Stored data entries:

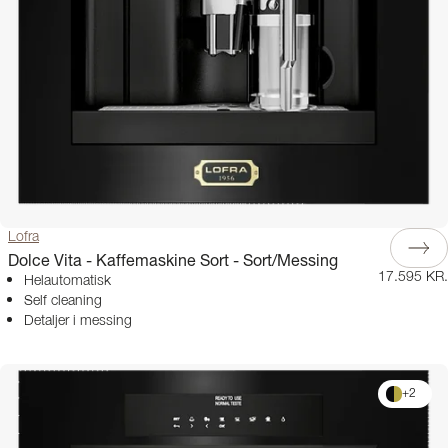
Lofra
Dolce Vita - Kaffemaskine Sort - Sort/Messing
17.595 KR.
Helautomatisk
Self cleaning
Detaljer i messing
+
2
--
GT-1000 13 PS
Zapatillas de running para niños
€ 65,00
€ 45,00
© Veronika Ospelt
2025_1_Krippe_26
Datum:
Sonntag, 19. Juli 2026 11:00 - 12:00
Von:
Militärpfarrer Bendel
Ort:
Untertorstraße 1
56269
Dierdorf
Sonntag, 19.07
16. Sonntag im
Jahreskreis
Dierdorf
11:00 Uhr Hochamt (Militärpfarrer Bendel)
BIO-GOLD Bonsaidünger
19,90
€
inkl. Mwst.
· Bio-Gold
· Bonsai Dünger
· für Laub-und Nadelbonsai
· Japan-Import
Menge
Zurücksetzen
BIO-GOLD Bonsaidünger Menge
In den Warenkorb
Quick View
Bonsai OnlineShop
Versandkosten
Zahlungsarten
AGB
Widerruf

_WORK INSTRUCTION_.
Count the lines in the entries where the string "Bendel" appears, and report only the number.

_RESPONSE FOR THIS EXERCISE_.
2